The Stage
Mark Shenton: Broadway’s premium ticket prices are punishing loyal theatre fans
By Mark Shenton
Oct 12, 2017
It’s a fact of life, like death and taxes, that theatre ticket prices are rising inexorably. And now they’ve breached the $1,000 mark on Broadway – no, not through touts or the resale market, but from the official box office.
Tickets for front-row seats at many performances between late November and mid-January for Hello, Dolly! – when Bette Midler leaves the show – have gone on sale online with prices that have been spiked to $998. Once compulsory booking fees are added, the total for that comes to $1,009.
Of course, the argument goes, if that is what the market will bear, the producers have a fiduciary duty to their investors to make as much as they possibly can. And if they sold them at a lower-than-market-value price, they’d simply be bought by touts and resold at inflated prices anyway, with none of the additional profits going to the investors or creative team who participate in the royalty pool.
But it’s curious to see this happening to front-row tickets, which are invariably not the best vantage point to see a show from anyway, and which many theatres choose to offload as their ‘lottery’ ticket offering, to ensure a ready group of fans that welcome the actors and get a bargain price to do so.
It could be that the same logic will apply to those who’ve paid $998 – at those prices, they, too, really want to be there – but the well-heeled may be sitting on their hands, having not sat on their wallets.
More importantly, I always worry about the message this sends out about Broadway: that it is increasingly unaffordable to anyone but the very rich.

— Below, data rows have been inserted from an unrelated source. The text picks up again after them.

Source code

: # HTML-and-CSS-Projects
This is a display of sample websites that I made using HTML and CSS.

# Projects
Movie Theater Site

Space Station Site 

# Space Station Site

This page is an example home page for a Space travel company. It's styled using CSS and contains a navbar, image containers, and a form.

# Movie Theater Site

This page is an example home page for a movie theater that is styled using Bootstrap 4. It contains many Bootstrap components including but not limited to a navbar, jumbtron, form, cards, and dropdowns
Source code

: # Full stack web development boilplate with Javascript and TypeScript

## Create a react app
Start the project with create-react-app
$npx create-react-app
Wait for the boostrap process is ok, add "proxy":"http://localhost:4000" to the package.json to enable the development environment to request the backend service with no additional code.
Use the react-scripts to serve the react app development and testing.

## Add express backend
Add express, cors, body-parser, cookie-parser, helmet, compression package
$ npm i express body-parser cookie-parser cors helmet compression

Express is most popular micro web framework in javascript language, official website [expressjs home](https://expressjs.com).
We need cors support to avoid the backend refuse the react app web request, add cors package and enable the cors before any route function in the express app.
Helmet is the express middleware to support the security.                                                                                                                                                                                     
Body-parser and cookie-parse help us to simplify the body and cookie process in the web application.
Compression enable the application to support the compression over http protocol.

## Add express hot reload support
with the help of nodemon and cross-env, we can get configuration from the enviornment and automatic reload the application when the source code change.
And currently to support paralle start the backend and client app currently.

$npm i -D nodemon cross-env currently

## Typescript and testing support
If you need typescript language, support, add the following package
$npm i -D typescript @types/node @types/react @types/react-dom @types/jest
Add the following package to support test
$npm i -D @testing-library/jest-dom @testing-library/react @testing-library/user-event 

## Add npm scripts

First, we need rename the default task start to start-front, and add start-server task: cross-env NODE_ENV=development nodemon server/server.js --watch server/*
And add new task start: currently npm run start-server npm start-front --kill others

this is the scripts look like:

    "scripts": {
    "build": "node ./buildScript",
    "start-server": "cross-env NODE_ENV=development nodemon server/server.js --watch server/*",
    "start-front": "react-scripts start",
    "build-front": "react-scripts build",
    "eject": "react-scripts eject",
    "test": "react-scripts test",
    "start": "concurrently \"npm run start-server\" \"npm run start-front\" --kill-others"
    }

As Victoria Bailey, executive director of the Theatre Development Fund that runs the Tkts half-price booths in New York and has other schemes that promote accessibility to Broadway tickets, told the New York Times: “More and more people think Broadway tickets are $800 and it stops there, and the question is, ‘Can the industry find a way to make it clear that there are other tickets available?’”
The age of dynamic pricing is, of course, here to stay (computerised inventories and online sales, where prices can be changed in a second, have enabled this).
But there’s been a philosophical shift, too: as Merritt F Baer, a co-founder and president of TodayTix – which sells full price and and discounted tickets via mobile app – told the New York Times: “Premiums have really changed the game in the last year and a half, because of Hamilton.
“The sheer fact that it had $849 tickets, and that so many people bought tickets for $1,500 to $2,000 [on the secondary market] made premium pricing so much easier for every show.”
But the most iniquitous thing about it is that theatres now duly hold on to their best allocations for sale as premium tickets – so the most loyal customers, those who book early, are in fact shunted to the back and side seating, while the best seats are held back for those who decide to come late to the party and don’t care how much they pay for the privilege.
This means loyalty is no longer being rewarded but punished. So Broadway is not merely overpriced, it is institutionalising inequality.